Back to the company analogy. At
some point, the company gains a reputation for a good product. It gains
authority because of the product itself, not the endorsements given it. The
fact that more people use it, that it has become something of a norm, speaks
for itself. At that point, perhaps those expensive celebrities can be done away
with. It’s enough to make T-shirts and let the customers themselves endorse the
product.
Wait, what’s that other curve
there? The not so smooth curve? Well, right there where that curve jumps up by
leaps and bounds at point X, somebody is boasting!
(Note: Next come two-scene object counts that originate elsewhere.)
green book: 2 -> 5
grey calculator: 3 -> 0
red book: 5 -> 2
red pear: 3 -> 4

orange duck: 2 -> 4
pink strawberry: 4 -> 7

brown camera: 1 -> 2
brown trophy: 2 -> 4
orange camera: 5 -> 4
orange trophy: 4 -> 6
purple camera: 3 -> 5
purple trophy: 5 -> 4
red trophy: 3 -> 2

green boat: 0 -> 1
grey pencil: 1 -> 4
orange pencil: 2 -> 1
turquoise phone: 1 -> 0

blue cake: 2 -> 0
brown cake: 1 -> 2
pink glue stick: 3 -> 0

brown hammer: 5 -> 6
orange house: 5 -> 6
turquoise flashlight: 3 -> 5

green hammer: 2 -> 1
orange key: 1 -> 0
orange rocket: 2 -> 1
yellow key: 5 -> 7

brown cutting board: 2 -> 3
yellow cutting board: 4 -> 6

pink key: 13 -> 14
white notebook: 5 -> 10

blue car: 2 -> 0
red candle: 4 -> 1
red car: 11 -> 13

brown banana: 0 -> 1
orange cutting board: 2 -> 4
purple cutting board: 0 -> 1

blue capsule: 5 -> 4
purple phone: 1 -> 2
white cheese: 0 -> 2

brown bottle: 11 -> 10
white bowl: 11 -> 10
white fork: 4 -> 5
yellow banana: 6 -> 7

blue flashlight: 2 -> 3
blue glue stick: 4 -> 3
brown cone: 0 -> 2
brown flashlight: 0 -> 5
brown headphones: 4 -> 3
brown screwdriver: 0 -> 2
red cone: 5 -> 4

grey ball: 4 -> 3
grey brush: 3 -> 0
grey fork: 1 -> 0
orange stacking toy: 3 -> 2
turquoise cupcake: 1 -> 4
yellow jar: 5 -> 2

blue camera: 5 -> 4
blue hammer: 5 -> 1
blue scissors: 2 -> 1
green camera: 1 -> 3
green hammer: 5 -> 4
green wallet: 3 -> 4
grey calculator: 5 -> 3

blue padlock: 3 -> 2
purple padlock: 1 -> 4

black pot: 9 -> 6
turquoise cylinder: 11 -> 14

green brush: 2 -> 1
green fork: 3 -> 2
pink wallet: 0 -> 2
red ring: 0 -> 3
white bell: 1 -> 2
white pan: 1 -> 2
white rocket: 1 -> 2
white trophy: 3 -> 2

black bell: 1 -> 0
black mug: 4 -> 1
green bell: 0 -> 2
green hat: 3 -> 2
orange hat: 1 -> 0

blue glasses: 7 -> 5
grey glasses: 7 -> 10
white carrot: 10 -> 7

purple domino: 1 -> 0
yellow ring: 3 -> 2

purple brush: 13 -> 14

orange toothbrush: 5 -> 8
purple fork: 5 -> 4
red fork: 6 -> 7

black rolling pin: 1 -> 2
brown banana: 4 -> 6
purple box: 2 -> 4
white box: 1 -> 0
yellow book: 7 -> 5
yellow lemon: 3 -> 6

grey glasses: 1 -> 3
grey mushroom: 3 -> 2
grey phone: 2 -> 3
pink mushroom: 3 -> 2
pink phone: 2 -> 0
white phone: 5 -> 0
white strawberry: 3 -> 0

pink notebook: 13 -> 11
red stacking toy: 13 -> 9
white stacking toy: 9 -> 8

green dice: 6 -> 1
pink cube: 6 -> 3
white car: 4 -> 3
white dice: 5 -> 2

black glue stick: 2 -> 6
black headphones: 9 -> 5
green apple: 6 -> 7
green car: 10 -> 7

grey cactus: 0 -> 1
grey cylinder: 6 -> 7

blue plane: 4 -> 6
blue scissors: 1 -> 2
And doing so without having gotten to that
height of establishment yet. Somehow, a claim was made to unearned authority.
What this is is an attempt to reach the high established ends of the graph
without having earned it. It is groundless, and it is typical of many a
phenomenon in the world. It is revolution vs. evolution. It’s the Zuckerbergs
of the world saying “we are going to change the way you experience emotion.
Sitting on your computers, you are going to learn more about your friends than
you ever thought possible”. And then comes the reality. Well, it was a little
better than before, maybe, but not like you stated it.
The curve of establishment
falls again, and with the negative consequence of a loss of trust at point Y, the
revelation of an empty boast, we find ourselves with a little less clout than
we would have had without the hype. Never cry wolf, goes the saying.
So how does all this relate to
financial bubbles, parents and student grade inflation? Simple. Student grades,
if they are not earned, are castles built out of cloud-stuff. Vapor. And while
it may satisfy the pride of the parents for a day that their son or daughter
got that better score, the day of the fall will come. What happens next on that
curve is pretty clear. More, and further arbitrary means of reinforcing the
child will be made. More revolution. More wind. More baseless and groundless
getting by. Affectation is rough. It is even habit forming.
The child will not only fail
to earn the grades he or she received, but will learn that this is how to
behave in life. That getting what you want is not a matter of slow, hard-earned
and disciplined effort, but one of quick fixes and shiney promising solutions. How
very sad. When the pendulum swings back the other way, though, it swings hard.
There is hope however. Some, but
not all, revolutions have a learning curve as well. Take that path and life
will be, as the image illustrates, a roller coaster. But it can settle down. Endless
revolutions can also act as earned experience of what not to do. Life begins to
settle down at point Z.
That is the student-child
we are speaking of. The teacher has lost some establishment in the process of
that revolution. And every successive parent who comes along supporting that
sort of behavior in the student will remove from the teacher, and from the
profession, this establishment. Don’t get me wrong, some teachers have no
establishment, and to an extent justify the opinion. But on the whole, teachers
are those who have to know the law, work within the curriculum, act as both
nanny (though they shouldn’t) and psychiatrist not just to one patient, but to
20, and these days 30 puberty-stricken patients at a time(!), all while fending
off the stratagems of parents who feel the cloud-castle entitlement of their
children to succeed in this competitive world. No wonder qualified teachers go
elsewhere, where qualification brings more money and more respect.
Parents, make this assumption.
Teachers WANT to give your child a good grade. But their hands are tied. They
measure, and shame on them if they cave in and don’t!, the earned effort and achievement
of your child. If you find your student’s grades rising substantially after you
have a hard talk with the teacher, as opposed to one with your child, expect that
hard times are ahead. The bubble is going to pop. But hey, you earned it!